É para manter o nome e a fama do pai que Hernando se põe a escrever a vida de Colombo, cuja fama estava em xeque. No contrato prévio com a coroa, Colombo assegurara certas concessões muito vantajosas, confirmadas depois de seu regresso da primeira viagem. Entre outras vantagens, ele se transformava (numa nomeação hereditária) em almirante, vice-rei e governador de todas as terras que se descobrissem e por descobrir nas partes das Índias. Não se sabe o que teria acontecido se Dona Isabel de Castela tivesse vivido mais, mas seus marido, Fernando, não se preocupava muito em desdizer-se quantas vezes considerasse necessário. É preciso lembrar que os Reis Católicos tinham dado a batalha em seus reinos a uma nobreza desmandada e anarquizante, e não consentiriam que surgisse novamente um poder excessivo, desta vez do outro lado do Atlântico.
Não foi preciso esperar as conquistas do México e do Peru para que a Coroa cortasse as asas dos descendentes do primeiro almirante, Colombo, pois já em 1511 limitaram seu vice-reinado às Antilhas. Isto não significava deixar Diego e Hernando na pobreza, mas claramente não se ajustava ao que tinha sido capitulado com seu pai em 1492 e 1493. Os descendentes de Colombo pleitearam com a Coroa em defesa de uns privilégios que não poderiam ser mantidos sem que eles chegassem a ser muito mais poderosos que os próprios reis.

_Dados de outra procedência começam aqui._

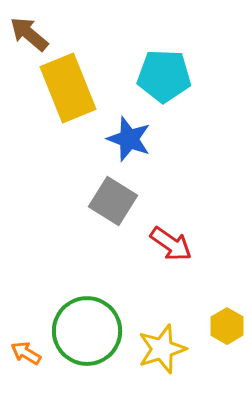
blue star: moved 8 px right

Hernando foi o mais intransigente defensor da manutenção dos privilégios na sua forma original. Interveio dos pleitos durante anos e anos, primeiro como assessor de seu irmão Diego, que morre em 1526, e logo depois, de sua viúva e de seu filho Luis.
Pressionada pelos descendentes de Colombo, a coroa apelou para uma série de subterfúgios. O fiscal Juan de Villalobos tentou desacreditar o navegador de todas as maneiras, rebaixando seu papel na empresa do descobrimento.
Hernando Colombo produziu a defesa escrita dos feitos do pai por isso e para rebater duas obras da época: o livro de Gonzalo Fernández de Oviedo, Historia General y Natural de las Indias (1535): Nesse livro, o autor alega o pertencimento da América pelos Espanhóis desde pelo menos 1558 antes de Cristo. Agustín Giustiniani, em seu Castigatissimi Annali (1537) destacou a condição humilde da família de Colombo (uma verdade, mas vergonhosa para alguém que busca mercês tão altas como o título de Vice-Rei e Governador das Índias).
Hernando escreveu a obra nos seus últimos anos de vida (há nela referências aos dois livros acima), e não publicou em vida. A primeira publicação foi bancada por um argentino de nome Torre Revello, em 1571, em Veneza.
Bibliografia sobre o tema:
- Hernando Colón. Vida del Almirante Don Cristóbal Colón. México: Fondo de Cultura Económica, 1947. Prólogo por Ramón Iglesia.
- Altolaguirre y Duvale, Angel de. Cristóbal Colón y Pablo del Pozzo Toscanelli. Madrid: 1903. (a 2ª parte é mais relevante).
- Ballesteros Beretta, Antonio. Cristóbal Colón y el descubrimiento de América. Barcelona: 1945, 2v.
- Gandía, Enrique de. Historia de Cristóbal Colón. Análisis crítico de las fuentes documentales y de los problemas colombinos. Buenos Aires: 1942.
- Morison, Manuel Eliot. Admiral of the Ocean Sea. A life of Christopher Columbus. Boston: 1942. 2v.